Nel breve, ma intenso racconto che Gianmichele Cautillo fa con “Strane voci al castello” – Musicaos Editore, per la collana Narrativa, 44 il borgo daunio di Ascoli Satriano si fa palcoscenico e crocevia di eventi che dal contesto tipico locale, si allarga nella pluralità delle influenze di Puglia, e vive le contaminazioni virtuose delle incursioni europee, quali conseguenze usuali degli incroci blasonati tra le grandi famiglie del tempo. 


 

Tra echi di antiche suggestioni e scenari esageratamente romanzati – in una terra animata da predatori d’ogni genere e ricercatori d’ogni sorta, il romanzo d’esordio di Cautillo si caratterizza per qualcosa di alquanto originale.  

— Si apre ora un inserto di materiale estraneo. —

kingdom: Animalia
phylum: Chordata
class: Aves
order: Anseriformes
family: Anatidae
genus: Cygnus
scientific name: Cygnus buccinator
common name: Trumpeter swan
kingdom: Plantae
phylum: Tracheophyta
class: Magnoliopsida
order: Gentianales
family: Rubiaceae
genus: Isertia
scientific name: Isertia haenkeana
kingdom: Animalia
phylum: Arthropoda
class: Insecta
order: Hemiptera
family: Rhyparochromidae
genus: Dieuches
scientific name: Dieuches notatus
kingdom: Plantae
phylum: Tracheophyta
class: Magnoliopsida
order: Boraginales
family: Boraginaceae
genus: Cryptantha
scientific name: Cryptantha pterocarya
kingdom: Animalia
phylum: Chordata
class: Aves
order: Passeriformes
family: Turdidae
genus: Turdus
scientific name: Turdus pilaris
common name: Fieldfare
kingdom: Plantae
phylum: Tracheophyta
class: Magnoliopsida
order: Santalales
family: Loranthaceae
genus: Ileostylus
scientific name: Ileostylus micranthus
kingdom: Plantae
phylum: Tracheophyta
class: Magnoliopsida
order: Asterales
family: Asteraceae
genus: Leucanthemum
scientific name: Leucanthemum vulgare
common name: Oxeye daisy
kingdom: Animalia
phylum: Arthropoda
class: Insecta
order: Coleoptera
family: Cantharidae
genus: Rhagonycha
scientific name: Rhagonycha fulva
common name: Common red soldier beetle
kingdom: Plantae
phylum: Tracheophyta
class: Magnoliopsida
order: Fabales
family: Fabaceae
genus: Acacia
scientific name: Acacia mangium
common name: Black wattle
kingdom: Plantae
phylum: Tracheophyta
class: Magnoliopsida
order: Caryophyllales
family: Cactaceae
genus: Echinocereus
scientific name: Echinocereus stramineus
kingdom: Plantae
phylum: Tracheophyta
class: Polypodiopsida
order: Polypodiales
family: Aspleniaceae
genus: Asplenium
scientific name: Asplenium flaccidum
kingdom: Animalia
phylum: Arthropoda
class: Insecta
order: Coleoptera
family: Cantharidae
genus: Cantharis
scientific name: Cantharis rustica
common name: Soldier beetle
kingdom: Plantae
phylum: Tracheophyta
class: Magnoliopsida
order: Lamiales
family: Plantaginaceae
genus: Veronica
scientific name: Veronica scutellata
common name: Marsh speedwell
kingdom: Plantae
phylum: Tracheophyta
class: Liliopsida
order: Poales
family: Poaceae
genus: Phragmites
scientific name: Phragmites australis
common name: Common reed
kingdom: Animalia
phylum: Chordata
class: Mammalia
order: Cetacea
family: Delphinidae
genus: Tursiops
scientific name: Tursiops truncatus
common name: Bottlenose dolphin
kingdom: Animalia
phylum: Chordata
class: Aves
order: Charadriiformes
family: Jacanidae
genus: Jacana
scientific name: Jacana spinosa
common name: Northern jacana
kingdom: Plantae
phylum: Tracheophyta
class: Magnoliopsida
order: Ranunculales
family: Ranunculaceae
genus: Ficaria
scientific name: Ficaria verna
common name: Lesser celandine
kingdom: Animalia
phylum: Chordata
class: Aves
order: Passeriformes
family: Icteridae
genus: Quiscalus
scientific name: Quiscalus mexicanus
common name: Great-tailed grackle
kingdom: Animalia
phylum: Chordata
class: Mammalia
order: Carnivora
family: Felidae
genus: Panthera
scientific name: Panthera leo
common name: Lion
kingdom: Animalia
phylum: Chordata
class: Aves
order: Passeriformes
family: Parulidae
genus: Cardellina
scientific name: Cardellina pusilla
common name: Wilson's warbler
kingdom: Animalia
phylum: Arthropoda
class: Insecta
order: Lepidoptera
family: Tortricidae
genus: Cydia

L’insolito approccio compositivo procede e si articola attraverso ciò che potrebbe definirsi ‘una scomposizione narrativa’. Dove a trovare spazio non è la sola prospettiva storica e analitica, ma lo sviluppo di più angoli visivi, nella rifrazione descrittiva della sequenza di vicende che hanno segnato il presidio cavalleresco e feudale del Castello di Ascoli Satriano.

Una sorta di rivoluzione picassiana, che riesce a inquadrare – nel percorso narrativo proposto – più punti di vista in ciascuno dei contesti funzionali al racconto rievocativo: sia esso storico, ambientale, politico o devozionale. In pratica, la sceneggiatura di una vicenda proiettata sullo schermo di uno specchio rotto in tanti frammenti, ciascuno capace di riflettere un aspetto avvincente e stimolante della trama ricostruita.


 

Era un castello turrito di epoca normanno-sveva (XII secolo), poi trasformato in Palazzo Ducale (XVIII secolo): ed è al centro di questo arco temporale che Cautillo colloca le radici di una vicenda narrativa, per coinvolgere i protagonisti attivi, Potito Scaldatelli alter ego dell’autore nato e cresciuto nei pressi del presidio storico, l’amico fraterno Orlando e la professoressa Antonia; nonché quelli immateriali come il re Luigi d’Ungheria, Caterina da Siena, la regina Giovanna, il tiranno locale Ludovico Sebrano, l’alchimista e raffinato diplomatico Nicholas Flamel, e una lunga e temuta schiera di lupinari.

A rendere ulteriormente intrigante la narrazione sono le urla misteriose spesso sentite durante le notti provenire dall’interno del castello, gli strani rumori avvertiti – anche questi di notte – dai detenuti, quando esso fu usato come penitenziario, e dove forze naturali e soprannaturali si combattono senza esclusione di colpi di scena, per tener vive curiosità e apprensione.


 

Aver voluto fare focus su un patrimonio identitario di antica data, pur avendo a disposizione reperti più conosciuti e di presa o suggestione più immediata, come i Grifoni di Ascoli Satriano e i Tesori di Villa Faràgola, è opera apprezzabile e meritoria, capace di accendere interessi diffusi e passioni territoriali, per fare dell’Amor loci l’asse portante di un altro tipo di castello: quello comunemente conosciuto col nome suggestivo di Genius loci.